RECORD SET:
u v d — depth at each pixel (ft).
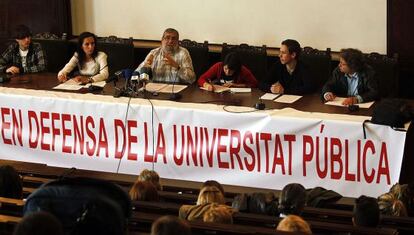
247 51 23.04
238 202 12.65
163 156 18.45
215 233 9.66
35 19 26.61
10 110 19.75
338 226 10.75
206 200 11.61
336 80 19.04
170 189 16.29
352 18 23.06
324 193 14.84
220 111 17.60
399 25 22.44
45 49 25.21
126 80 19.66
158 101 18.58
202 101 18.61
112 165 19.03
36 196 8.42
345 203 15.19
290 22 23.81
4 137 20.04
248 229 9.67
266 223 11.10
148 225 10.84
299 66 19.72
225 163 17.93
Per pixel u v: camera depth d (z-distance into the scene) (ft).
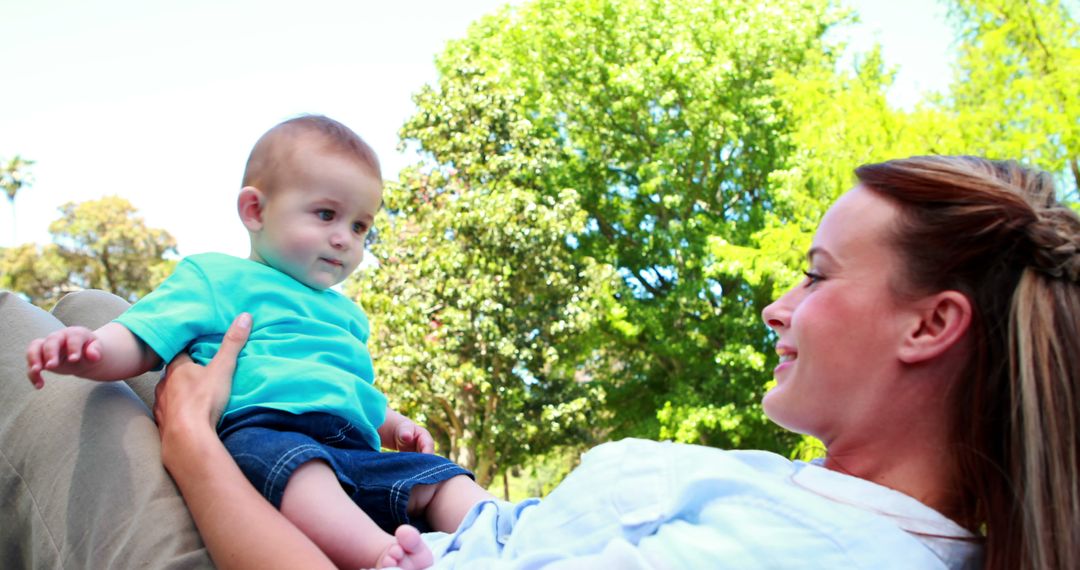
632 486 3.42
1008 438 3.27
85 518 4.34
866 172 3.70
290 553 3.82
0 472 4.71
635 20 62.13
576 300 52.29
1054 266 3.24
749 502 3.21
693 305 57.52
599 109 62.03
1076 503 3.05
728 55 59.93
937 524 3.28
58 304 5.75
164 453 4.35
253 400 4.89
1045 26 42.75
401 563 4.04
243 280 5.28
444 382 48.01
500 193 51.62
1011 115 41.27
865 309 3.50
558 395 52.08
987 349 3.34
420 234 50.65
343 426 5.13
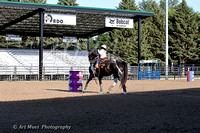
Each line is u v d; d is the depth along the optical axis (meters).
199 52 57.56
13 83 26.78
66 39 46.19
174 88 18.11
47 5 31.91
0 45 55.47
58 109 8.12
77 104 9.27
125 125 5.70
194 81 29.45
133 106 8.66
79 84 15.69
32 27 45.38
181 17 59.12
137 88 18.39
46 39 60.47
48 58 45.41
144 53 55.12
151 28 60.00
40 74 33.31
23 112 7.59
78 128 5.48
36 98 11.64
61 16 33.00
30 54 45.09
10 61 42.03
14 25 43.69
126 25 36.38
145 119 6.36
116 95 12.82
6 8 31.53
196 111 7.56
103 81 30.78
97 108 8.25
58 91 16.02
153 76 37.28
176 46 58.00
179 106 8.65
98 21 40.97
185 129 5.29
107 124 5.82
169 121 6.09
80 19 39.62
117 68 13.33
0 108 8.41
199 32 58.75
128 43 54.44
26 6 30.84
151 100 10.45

EXERCISE INSTRUCTIONS:
Go through the material and copy each line that contains "pixel".

ANSWER FOR THE TASK:
u v d — depth at each pixel (ft).
Per pixel u v: camera depth d (z-distance into the scene) (ft).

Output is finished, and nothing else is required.